Forge Ahead
Yesterday's reflection-contentment-and-work has a second-part this morning. As I was wrapping up a project I didn't realize the closed-off-ness of leaving... I handed in some notes, and mid-message to someone the clock struck midnight and I was locked out. It's fitting to be honest, and now in the wake of yesterday's contentment post, experiencing some more loss than I expected, today we forge ahead.
My main focus for work now is a project I will refer to as forge. It is what
I will bring to Caterpillar Autonomy but I can only build it thanks to the
gifts and experience God has given me. The thing I want to put on paper is a
short list of experiences I think God in his sovereignty, gave me over the last
few years and what they provide for me for Forge.
Cat Reman Platform
One of the first things that comes to mind is another project I was sad to lose: a platform I started for an analytics team in Cat Reman. That began as a simple python cli to automate some developer operations that was otherwise a dozen clicks through the AWS console. Using [boto3] and some simple python I gave that team the start of some real velocity gains. Eventually that grew into a larger kubernetes-based service where the data science operations: code quality, deployment, updates, webapps, etc. were all handled by our platform. It wasn't perfect, it wasn't self-contained, it was a set of things kind of glued together with systems and scripts, but it worked, it works today and is under fantastic ownership.
What I learned just from starting that cli was to be passionate about solving problems. No one asked me to make it, but it needed made, and the team is in such a better place for me having started it.
Kedro and OpenShift
Another short project I was able to participate in a few years ago was leading a data-syncronization task into a fiery horrific crash that lasted weeks - neigh months longer - than was necessary or appropriate... The details aren't relevant - I was the lead dev in a new place tasks with syncing up data between 2 applications. Ultimately, could've been a python script but I over-designed a kedro-based solution because of some requirements I misunderstood. Part of that misunderstanding was not knowing how to get the requirements I needed, but they weren't provided in full, I didn't know any better, so for weeks we were a corporate meme trying to use python to update a database that no one on our team understood if we were allowed to write to.... It was very confusing.
But what I learned was a lot about gathering requirements, questioning assumptions, and the importance of understanding your constraints as fully as possible as early as possible.
A Real Platform
Then one of the biggest blessings I see for Forge, is the experience I've gotten recently with AWS at scale... Not 1 or 2 services created with Medium.com copy pasta tutorials from docs... but experience working in a large project across many accounts, supporting several teams, using a wide variety of technologies from Terraform to Kubernetes.
On this project I learned about practical system design and gained a lot of confidence in supporting systems that are complicated... I'm not the smartest guy in the world but I'm no dummy, and even while lacking fluency in the system I was supporting on this project I learned a lot of troubleshooting skills and gained confidence in my ability to troubleshoot complex systems.

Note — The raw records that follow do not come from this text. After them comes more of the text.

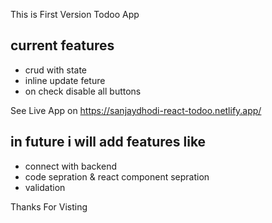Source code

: This is First Version Todoo App

##  current features

- crud with state
- inline update feture
- on check disable all buttons

See Live App on https://sanjaydhodi-react-todoo.netlify.app/

## in future i will add features like

- connect with backend
- code sepration & react component sepration
- validation

Thanks For Visting 

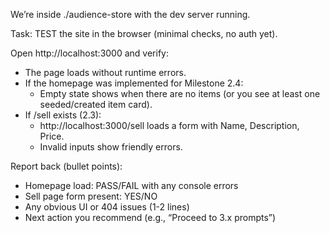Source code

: We’re inside ./audience-store with the dev server running.

Task: TEST the site in the browser (minimal checks, no auth yet).

Open http://localhost:3000 and verify:
- The page loads without runtime errors.
- If the homepage was implemented for Milestone 2.4:
  - Empty state shows when there are no items (or you see at least one seeded/created item card).
- If /sell exists (2.3):
  - http://localhost:3000/sell loads a form with Name, Description, Price.
  - Invalid inputs show friendly errors.

Report back (bullet points):
- Homepage load: PASS/FAIL with any console errors
- Sell page form present: YES/NO
- Any obvious UI or 404 issues (1-2 lines)
- Next action you recommend (e.g., “Proceed to 3.x prompts”)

I'll need this for Forge - which will break certainly, but I'll be there to fix it and I'm sure I can because I've done these other things.
Fin
The Lord has been with me through these projects - he has certainly blessed me with a skillset and personality that lends itself to being really useful in the Tech world I've landed in (which is a whole 'nother story of God's sovereignty and provision). I am very grateful for the swath of experience I've gotten over the last 8 years or so, and this season I'm in of change is rocking me a little more than I anticipated but by God's grace I think I see the purpose, or at least a purpose, and I pray I am making the choices for work he wants me to make.